■ SUPPLIED TEXT ■
________________________

What about Teaching?

Teaching, as we mentioned earlier, is the gift of being able to read, study and understand scripture, and to teach what it means, accurately, in keeping with the rest of the Word of God, so that the hearers are not just hearing, but understanding the scriptures, themselves. It was mentioned in the Old Testament as well as the New, and is a valuable gift, as well. A teacher does not necessarily have to be a leader, but an elder (overseer, pastor, bishop) has to be a teacher, as far as I can see. 1st Timothy 3:1-8 states some of the qualifications of being an elder, and one of them is “apt to teach”—able to teach. I do not think that this is just the ability to teach carpentry, or cooking, or mathematics, as, in the first place, those are not related to the work of God. It is also not just the rudimentary abilty that ALL people have, to transmit information. It is specifically referring to the spiritual gift of teaching that is vital to the health of a church. This, along with the gift of prophecy, is how the Flock is to be fed…and they are to be fed on the Word of God, not philosophy, or other bits of human wisdom. God’s Word is clean “sheep food.” That is all we have to offer. But how can we tell if we are gifted?

Teaching has not been accomplished until learning occurs. I teach several classes at work; each has numerous tests associated with it. Some of the tests are quite difficult. None of the tests could be passed by someone who has not received the teaching. So, my “report card” is “what percentage of my students can now understand and use what I taught…and are they doing so?”

A Bible teacher should grade himself or herself by the same standard: “Do my students better understand the scriptures?”, and “Are they better able to apply them than before?” It is much harder to tell, for sure, as there is no “sit down and take the exam” kind of test to apply. But I knew a woman (now home with the Lord) who taught “Good News Club” Bible classes in her home for many years, training little children to understand the Word of God. Her report card? Most of the deacons in her church, before she died, were men whom she had taught as little children, in her home. She had led many of them to Christ. That is a great “Report Card!”

Or he that exhorteth, on exhortation: he that giveth, let him do it with simplicity; he that ruleth, with diligence; he that sheweth mercy, with cheerfulness.

________________________

[Records from a collection]
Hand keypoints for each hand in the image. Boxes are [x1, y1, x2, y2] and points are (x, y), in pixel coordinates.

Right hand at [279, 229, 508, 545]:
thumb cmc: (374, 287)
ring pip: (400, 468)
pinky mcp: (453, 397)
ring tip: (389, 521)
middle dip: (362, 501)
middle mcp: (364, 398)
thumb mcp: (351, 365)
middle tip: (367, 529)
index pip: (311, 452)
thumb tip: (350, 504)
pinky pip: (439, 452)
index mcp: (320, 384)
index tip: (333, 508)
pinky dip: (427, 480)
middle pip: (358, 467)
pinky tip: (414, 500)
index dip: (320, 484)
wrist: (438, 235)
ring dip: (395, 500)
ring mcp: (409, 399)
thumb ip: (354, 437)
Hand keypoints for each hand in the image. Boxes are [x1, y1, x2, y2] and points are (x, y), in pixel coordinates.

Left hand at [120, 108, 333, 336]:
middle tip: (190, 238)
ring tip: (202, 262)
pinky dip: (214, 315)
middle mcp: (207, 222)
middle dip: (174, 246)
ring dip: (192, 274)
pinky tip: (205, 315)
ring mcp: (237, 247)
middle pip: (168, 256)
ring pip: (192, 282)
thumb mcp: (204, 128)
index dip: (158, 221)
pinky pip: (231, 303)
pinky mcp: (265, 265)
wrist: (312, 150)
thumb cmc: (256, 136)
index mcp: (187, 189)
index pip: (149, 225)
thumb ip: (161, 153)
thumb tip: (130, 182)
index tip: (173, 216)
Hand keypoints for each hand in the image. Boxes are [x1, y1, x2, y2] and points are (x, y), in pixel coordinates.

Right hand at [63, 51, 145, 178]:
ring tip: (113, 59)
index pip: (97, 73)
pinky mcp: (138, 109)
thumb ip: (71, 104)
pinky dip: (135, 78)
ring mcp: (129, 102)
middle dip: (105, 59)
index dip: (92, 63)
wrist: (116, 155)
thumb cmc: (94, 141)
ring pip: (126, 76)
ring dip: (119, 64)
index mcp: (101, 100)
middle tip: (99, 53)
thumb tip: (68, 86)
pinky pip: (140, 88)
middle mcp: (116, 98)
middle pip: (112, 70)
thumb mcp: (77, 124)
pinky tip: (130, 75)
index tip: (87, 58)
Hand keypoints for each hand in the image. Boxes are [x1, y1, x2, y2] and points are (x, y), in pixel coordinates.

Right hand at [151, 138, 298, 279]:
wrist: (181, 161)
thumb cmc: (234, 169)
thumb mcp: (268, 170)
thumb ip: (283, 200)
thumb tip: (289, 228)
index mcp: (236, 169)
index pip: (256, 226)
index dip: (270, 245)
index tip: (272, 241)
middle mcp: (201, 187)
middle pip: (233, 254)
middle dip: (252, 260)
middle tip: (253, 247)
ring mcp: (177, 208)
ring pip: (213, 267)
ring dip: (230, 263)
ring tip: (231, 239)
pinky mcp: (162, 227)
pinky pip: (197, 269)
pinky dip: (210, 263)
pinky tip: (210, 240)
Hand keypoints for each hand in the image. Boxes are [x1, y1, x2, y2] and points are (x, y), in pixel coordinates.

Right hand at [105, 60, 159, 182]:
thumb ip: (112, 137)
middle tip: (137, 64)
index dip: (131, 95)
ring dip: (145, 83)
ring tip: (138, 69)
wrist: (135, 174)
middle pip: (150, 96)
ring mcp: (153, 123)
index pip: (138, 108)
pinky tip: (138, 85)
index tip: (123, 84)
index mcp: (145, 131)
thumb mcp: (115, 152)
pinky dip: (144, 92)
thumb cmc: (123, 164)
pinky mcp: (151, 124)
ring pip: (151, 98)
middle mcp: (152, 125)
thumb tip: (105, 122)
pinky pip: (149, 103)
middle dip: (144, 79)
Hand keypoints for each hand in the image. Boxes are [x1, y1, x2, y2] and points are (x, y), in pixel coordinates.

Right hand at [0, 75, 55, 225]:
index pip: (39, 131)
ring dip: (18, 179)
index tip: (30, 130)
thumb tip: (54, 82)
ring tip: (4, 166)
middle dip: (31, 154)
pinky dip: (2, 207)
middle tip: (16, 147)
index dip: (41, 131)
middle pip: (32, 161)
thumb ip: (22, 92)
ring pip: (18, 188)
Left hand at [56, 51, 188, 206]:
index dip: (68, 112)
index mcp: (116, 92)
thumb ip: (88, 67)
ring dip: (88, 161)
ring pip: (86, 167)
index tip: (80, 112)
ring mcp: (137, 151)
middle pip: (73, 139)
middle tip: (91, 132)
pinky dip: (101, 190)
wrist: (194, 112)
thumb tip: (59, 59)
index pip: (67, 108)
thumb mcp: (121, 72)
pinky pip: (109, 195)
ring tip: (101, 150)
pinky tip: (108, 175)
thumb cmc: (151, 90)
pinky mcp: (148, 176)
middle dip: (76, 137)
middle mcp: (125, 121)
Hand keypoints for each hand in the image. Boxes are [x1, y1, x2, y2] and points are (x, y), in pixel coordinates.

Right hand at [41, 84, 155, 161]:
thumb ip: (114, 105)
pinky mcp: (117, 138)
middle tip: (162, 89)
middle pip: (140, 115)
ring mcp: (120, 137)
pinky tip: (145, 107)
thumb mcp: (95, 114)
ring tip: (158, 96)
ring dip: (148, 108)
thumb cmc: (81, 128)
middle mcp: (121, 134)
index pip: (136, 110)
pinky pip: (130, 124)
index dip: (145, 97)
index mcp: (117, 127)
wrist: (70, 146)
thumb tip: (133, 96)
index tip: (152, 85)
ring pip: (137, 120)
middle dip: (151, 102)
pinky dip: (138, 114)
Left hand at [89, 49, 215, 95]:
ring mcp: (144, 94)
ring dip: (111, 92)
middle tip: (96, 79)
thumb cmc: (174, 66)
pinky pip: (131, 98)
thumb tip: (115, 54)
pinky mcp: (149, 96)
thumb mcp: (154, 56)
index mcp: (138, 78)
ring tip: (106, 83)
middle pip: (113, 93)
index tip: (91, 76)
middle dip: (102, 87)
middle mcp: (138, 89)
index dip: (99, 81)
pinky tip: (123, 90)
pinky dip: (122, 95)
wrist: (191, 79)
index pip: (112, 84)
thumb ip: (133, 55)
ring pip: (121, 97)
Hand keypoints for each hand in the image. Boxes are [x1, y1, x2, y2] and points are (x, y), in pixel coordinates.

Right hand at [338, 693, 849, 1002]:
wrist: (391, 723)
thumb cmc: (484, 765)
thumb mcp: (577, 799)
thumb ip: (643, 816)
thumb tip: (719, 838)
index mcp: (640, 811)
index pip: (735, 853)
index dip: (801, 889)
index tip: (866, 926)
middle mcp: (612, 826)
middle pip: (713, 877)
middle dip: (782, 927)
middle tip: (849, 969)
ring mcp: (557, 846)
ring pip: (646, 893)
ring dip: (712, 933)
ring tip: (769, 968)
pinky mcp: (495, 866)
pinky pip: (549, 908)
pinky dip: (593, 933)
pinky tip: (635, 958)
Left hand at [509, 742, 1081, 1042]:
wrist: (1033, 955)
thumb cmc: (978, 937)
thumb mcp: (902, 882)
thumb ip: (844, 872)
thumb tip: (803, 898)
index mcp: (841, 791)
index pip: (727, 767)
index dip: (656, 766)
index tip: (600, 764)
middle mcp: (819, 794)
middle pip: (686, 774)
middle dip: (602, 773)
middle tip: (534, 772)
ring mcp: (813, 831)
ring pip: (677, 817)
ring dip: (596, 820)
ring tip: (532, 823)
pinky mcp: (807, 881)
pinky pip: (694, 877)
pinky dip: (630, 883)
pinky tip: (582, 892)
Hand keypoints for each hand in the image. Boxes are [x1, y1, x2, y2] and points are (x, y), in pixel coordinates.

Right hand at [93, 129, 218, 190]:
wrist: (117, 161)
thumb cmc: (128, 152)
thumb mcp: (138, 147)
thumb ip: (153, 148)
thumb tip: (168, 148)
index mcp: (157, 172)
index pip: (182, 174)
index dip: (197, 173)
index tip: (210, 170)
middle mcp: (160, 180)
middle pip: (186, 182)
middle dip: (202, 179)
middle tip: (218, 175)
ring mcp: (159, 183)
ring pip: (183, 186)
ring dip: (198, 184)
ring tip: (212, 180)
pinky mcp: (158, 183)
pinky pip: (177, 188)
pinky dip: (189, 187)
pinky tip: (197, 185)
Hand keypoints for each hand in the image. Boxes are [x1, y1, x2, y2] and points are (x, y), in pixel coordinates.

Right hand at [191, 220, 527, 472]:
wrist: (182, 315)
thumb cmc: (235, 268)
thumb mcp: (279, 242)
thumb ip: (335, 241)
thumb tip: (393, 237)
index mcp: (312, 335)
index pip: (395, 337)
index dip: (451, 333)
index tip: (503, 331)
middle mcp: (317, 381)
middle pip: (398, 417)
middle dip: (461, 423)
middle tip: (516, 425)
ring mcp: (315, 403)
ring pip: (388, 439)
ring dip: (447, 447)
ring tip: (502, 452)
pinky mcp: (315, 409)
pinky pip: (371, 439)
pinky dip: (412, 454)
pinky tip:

________________________

■ EXERCISES TO COMPLETE ■
a) In the text on teaching, do these statements agree with it? (i) The writer holds that an elder must be a teacher. (ii) The classes the writer teaches at work have no tests. (iii) The woman who taught Good News Club classes held them at her church. Answer yes or no for each, quoting the deciding words of the text.
b) List every skill that the text on teaching names as unrelated to the work of God.

■ EXERCISE ANSWERS ■
a)
(i) Yes: "an elder (overseer, pastor, bishop) has to be a teacher, as far as I can see."
(ii) No: "I teach several classes at work; each has numerous tests associated with it."
(iii) No: "taught “Good News Club” Bible classes in her home for many years"

b) carpentry, cooking, mathematics